When a person wishes to change an existing Will, there is often a temptation, rather than preparing a whole new Will, to simply amend the existing, most recent Will by a Codicil. However, unless the change to the existing Will is of the most minor nature and the Codicil is being prepared by a Lawyer experienced in Will drafting, the making of a Codicil should be avoided if at all possible.
In the first instance, by making one or more Codicils to an existing Will, there frequently arises the additional inconvenience and complexity of referring to more than one document in order to ascertain and understand the intention of the Will maker. Consequently, unless the Codicil has been competently prepared by the Will maker’s Lawyer, there is a chance that either the Codicil or the Will (or even both of them) can be either partly or fully invalidated by an incompetently or inadequately prepared Codicil.

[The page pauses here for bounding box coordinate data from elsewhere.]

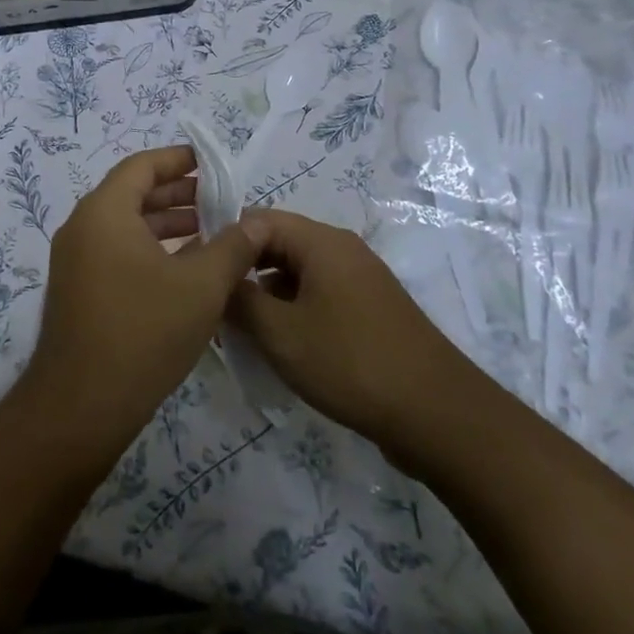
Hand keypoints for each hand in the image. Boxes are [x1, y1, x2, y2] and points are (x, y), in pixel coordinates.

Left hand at [24, 146, 265, 451]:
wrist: (81, 406)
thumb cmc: (144, 332)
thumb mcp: (200, 286)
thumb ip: (232, 247)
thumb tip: (258, 222)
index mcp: (104, 212)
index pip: (141, 166)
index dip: (178, 160)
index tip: (211, 163)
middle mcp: (83, 228)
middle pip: (132, 194)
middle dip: (177, 194)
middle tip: (219, 199)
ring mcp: (75, 261)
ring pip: (125, 226)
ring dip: (166, 225)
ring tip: (210, 232)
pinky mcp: (78, 290)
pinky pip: (116, 252)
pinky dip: (150, 250)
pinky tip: (185, 269)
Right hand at [227, 210, 467, 449]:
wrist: (436, 414)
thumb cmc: (350, 361)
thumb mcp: (280, 332)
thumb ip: (239, 300)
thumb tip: (218, 281)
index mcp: (321, 241)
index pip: (257, 220)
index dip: (224, 240)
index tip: (197, 270)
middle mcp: (342, 250)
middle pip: (277, 244)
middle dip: (243, 270)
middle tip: (212, 302)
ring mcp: (359, 279)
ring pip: (297, 272)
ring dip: (266, 294)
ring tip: (238, 327)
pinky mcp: (369, 309)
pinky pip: (318, 295)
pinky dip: (292, 309)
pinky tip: (278, 343)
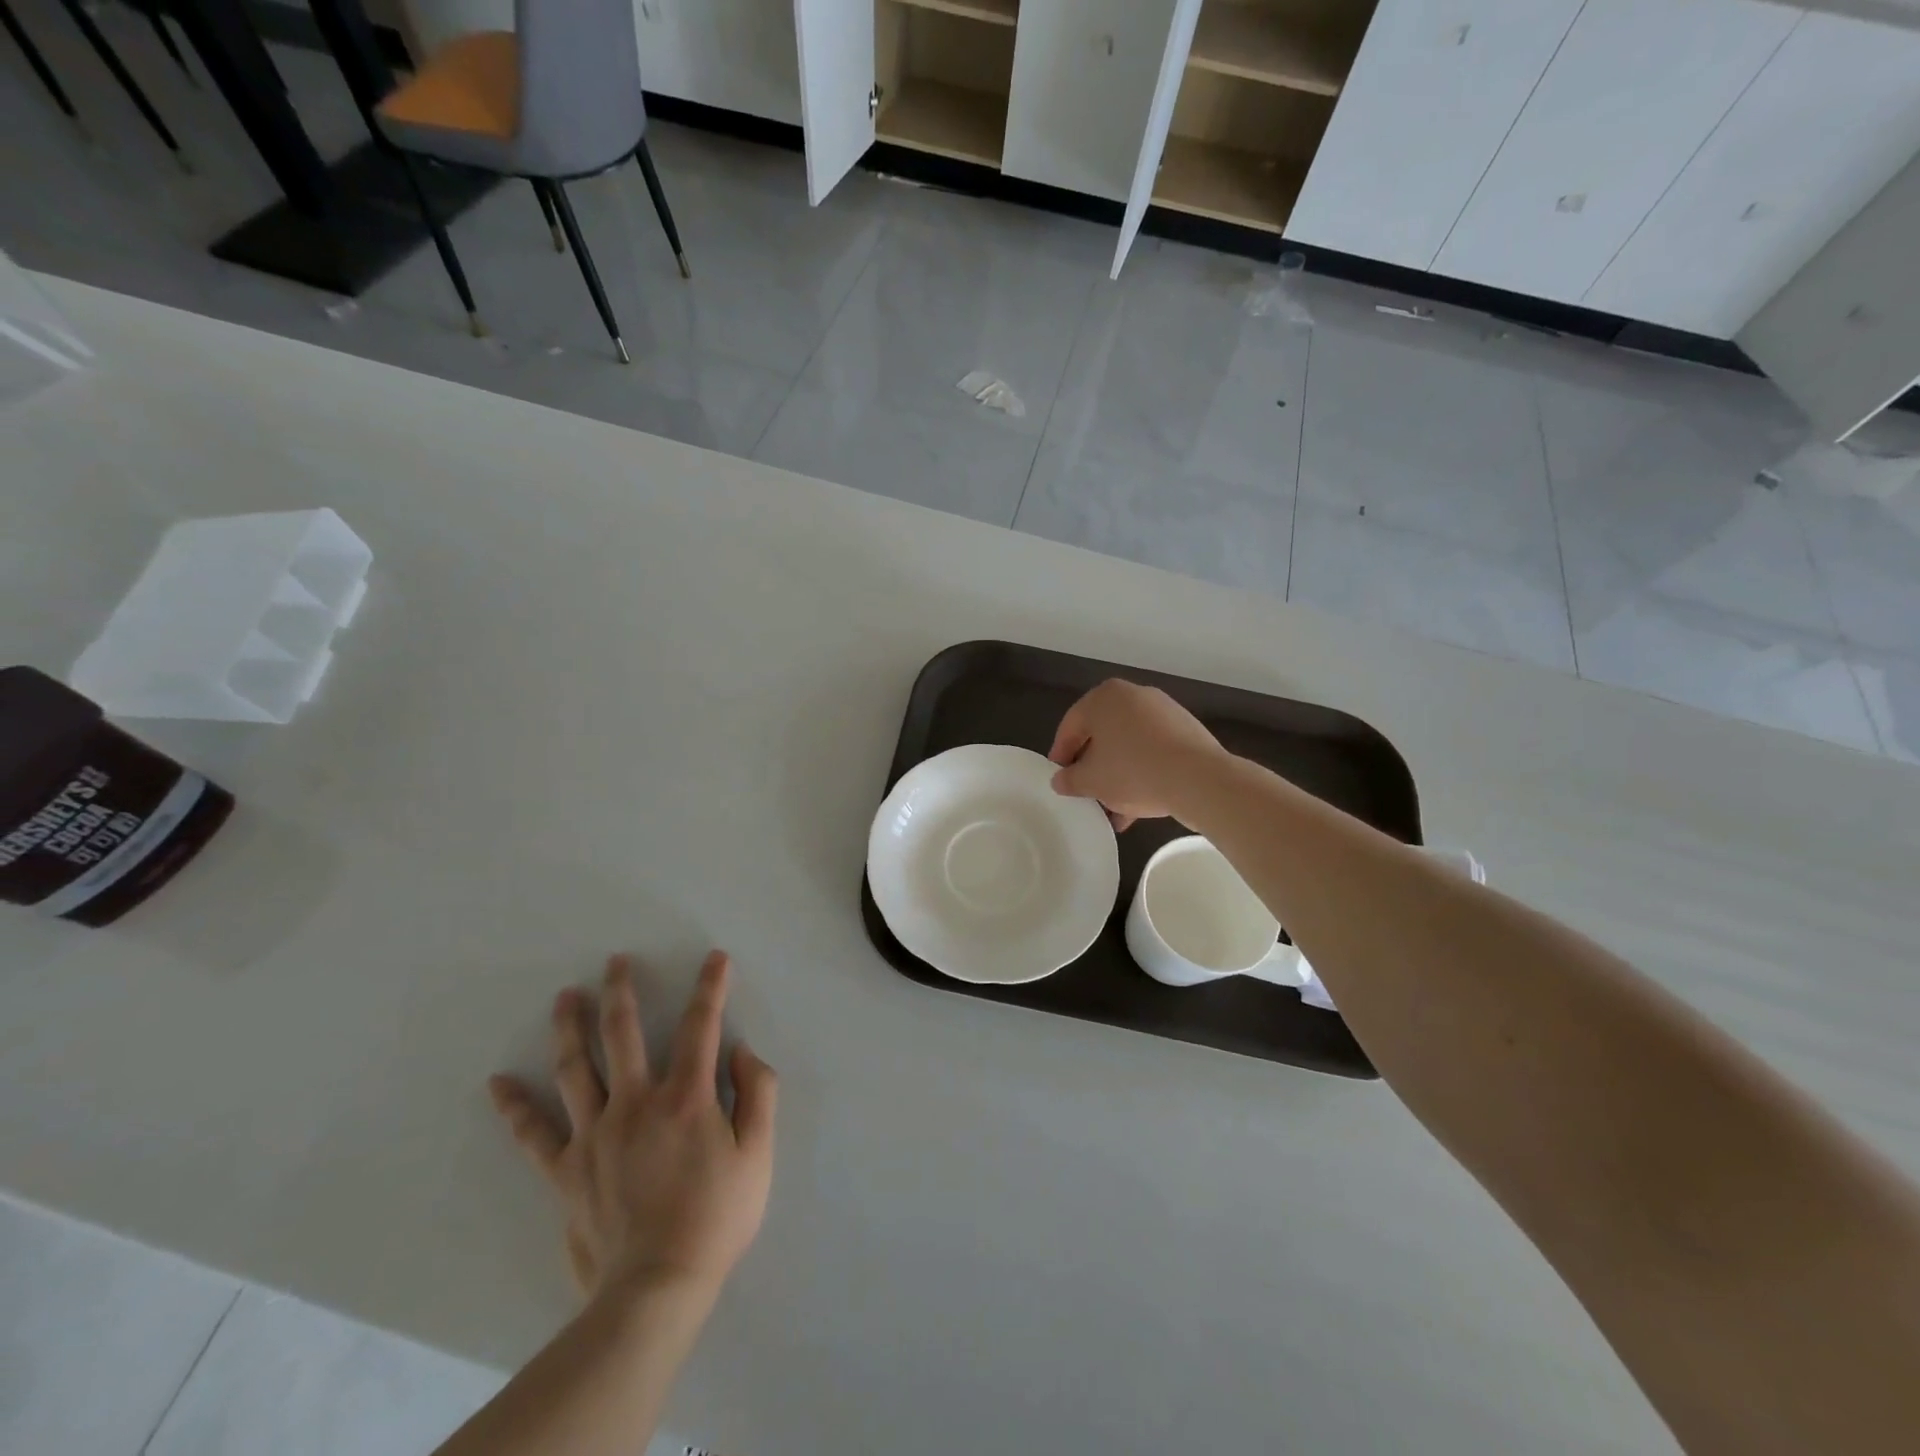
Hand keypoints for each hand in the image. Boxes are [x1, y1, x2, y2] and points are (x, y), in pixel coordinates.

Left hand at [487, 951, 776, 1303]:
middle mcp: (636, 1102)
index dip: (711, 987)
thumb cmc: (716, 1217)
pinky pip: (534, 1134)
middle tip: (615, 961)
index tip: (715, 959)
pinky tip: (498, 1083)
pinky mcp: (566, 1169)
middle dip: (622, 991)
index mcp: (685, 1097)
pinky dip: (515, 1107)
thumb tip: (741, 1051)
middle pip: (624, 1033)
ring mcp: (594, 1134)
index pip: (700, 1026)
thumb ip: (757, 1093)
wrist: (655, 1288)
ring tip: (565, 997)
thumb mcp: (758, 1154)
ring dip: (570, 1027)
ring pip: (576, 1068)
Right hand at [1047, 679, 1226, 830]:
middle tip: (1086, 793)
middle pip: (1102, 735)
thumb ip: (1069, 780)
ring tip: (1114, 809)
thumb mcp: (1090, 781)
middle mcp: (1133, 696)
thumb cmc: (1133, 771)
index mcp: (1103, 698)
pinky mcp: (1186, 730)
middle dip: (1093, 767)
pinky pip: (1153, 751)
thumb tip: (1061, 780)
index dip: (1061, 755)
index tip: (1059, 779)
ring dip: (1118, 775)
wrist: (1198, 778)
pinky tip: (1139, 805)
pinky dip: (1143, 772)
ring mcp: (1163, 711)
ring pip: (1129, 746)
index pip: (1071, 726)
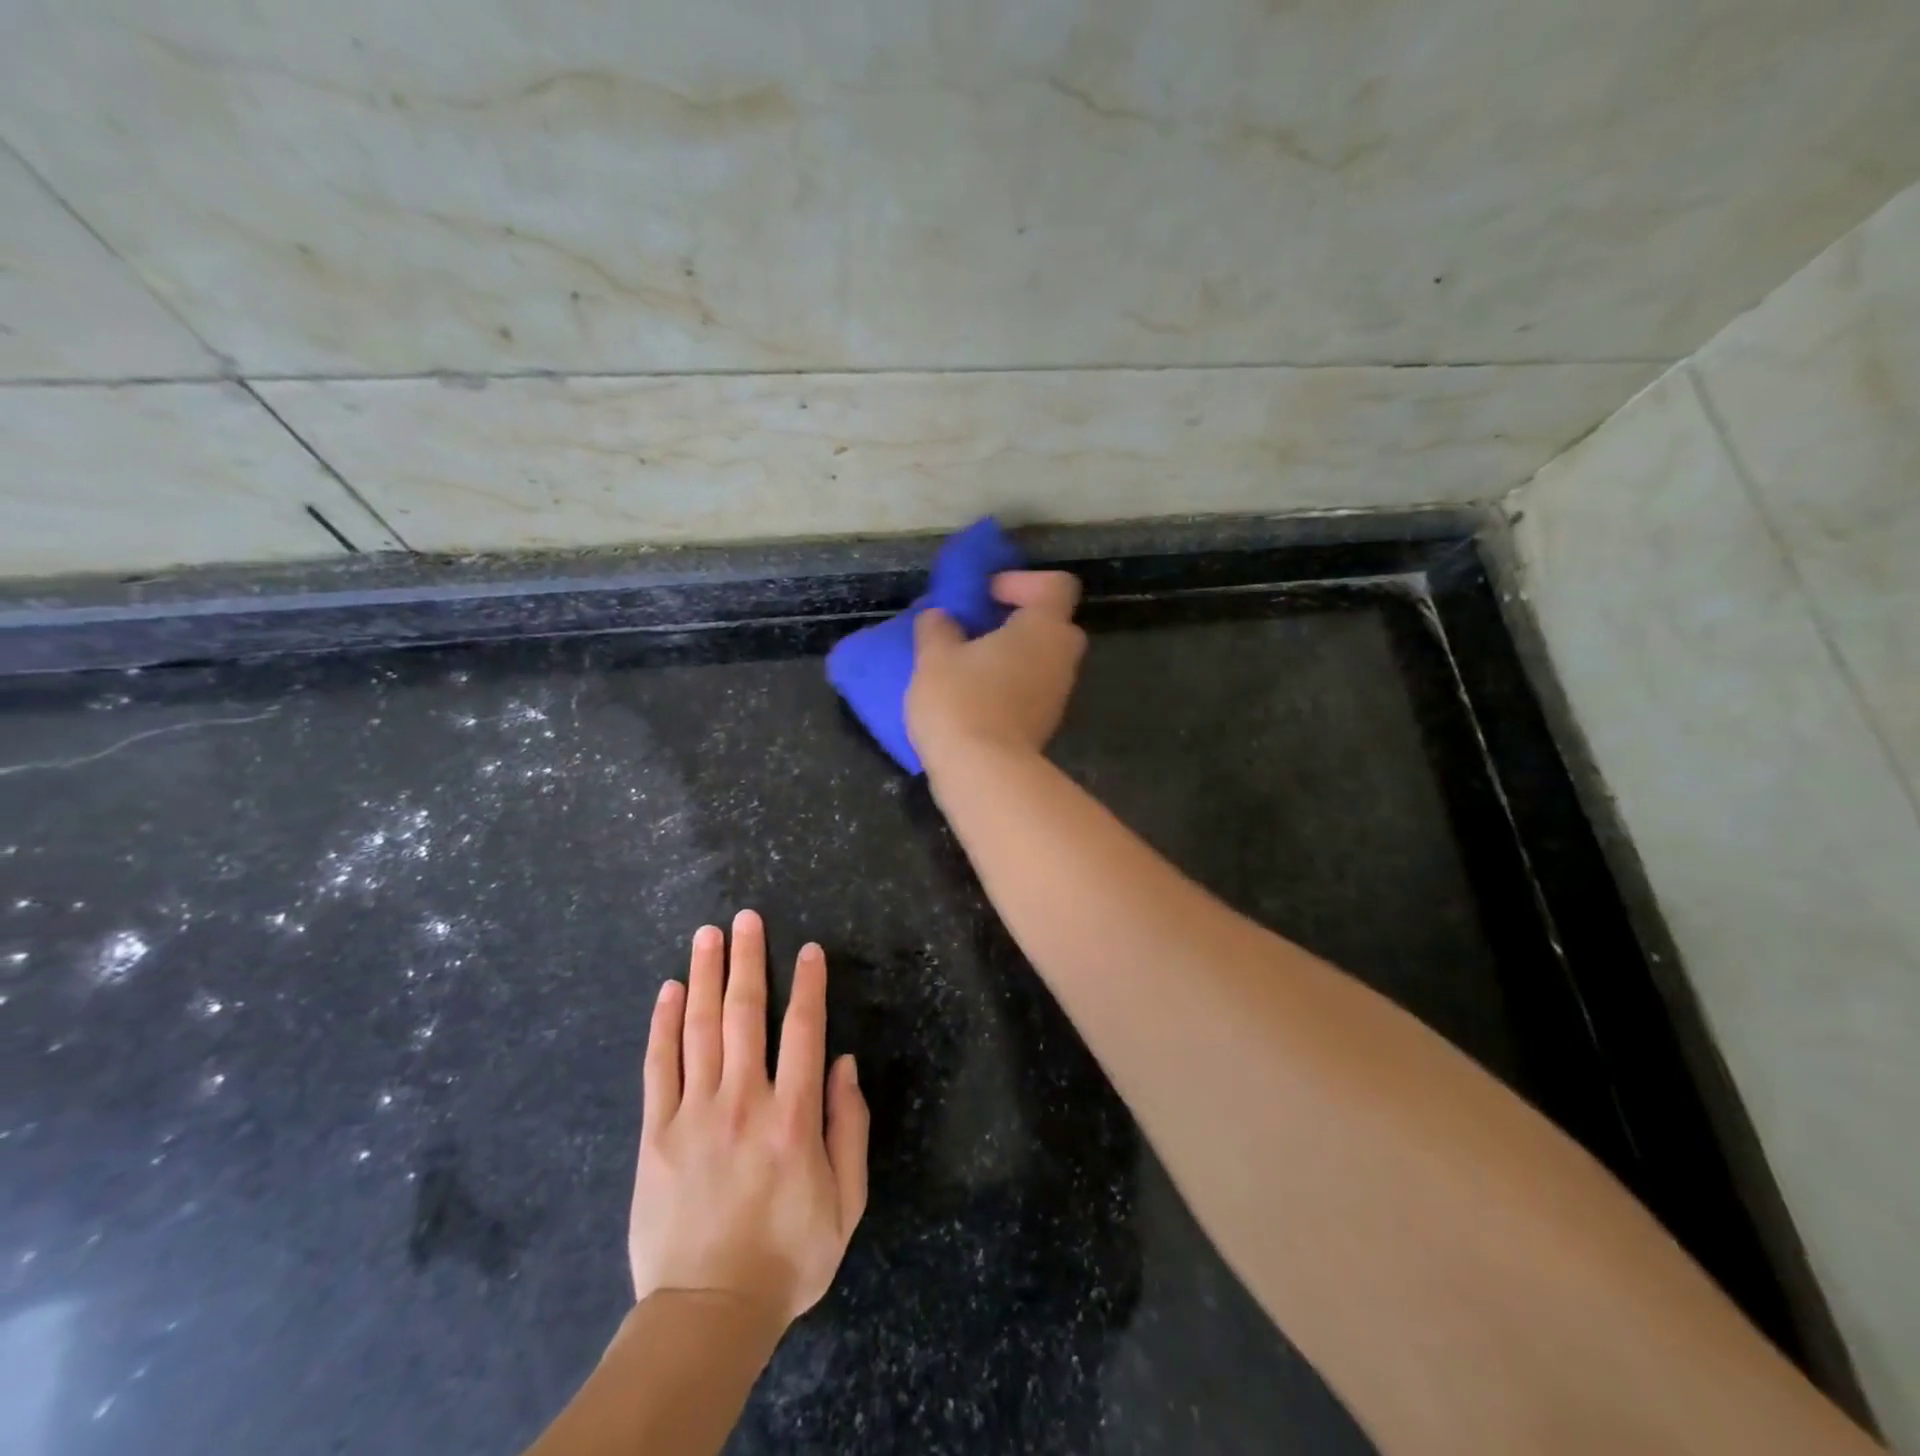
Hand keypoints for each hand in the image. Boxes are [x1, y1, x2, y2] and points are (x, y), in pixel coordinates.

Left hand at [629, 910, 867, 1324]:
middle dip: (748, 960)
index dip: (808, 984)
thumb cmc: (788, 1256)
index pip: (803, 1031)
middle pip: (745, 1014)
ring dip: (706, 975)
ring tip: (708, 934)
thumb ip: (849, 1128)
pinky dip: (664, 1024)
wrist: (707, 1313)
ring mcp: (694, 1114)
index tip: (808, 948)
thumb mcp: (846, 1202)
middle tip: (746, 918)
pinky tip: (669, 990)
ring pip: (700, 1028)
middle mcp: (744, 1102)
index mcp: (793, 1117)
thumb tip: (843, 1064)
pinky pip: (658, 1067)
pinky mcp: (656, 1134)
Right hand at [907, 570, 1087, 770]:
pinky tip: (973, 697)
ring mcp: (1058, 694)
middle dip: (1016, 620)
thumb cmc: (961, 702)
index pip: (1056, 585)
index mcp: (1043, 628)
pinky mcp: (1046, 724)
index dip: (1022, 581)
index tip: (986, 595)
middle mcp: (1061, 657)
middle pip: (1051, 623)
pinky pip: (1032, 689)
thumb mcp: (934, 657)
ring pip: (1041, 660)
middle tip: (977, 628)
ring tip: (967, 665)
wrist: (984, 774)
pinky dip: (1009, 685)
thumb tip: (941, 617)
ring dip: (1010, 656)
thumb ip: (938, 627)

A recent example of the problems which can be caused by a badly prepared Codicil was a reference in the Codicil to a Will dated on a particular date when there was no Will signed on that date and just as importantly, the Codicil attempted to make a gift of property to a beneficiary when provision had already been made for such gift in the original Will thereby creating the confusion of “doubling up” and possible unfairness amongst the intended equal beneficiaries in the estate.
Once again, unless the intended Will amendment is of a simple and minor nature, the legal costs of preparation of a complex Codicil can be as much as, or even exceed, the legal fee charged for a new Will and the cost of unravelling the mess caused by an incorrect or incompetently prepared Codicil can be very expensive indeed.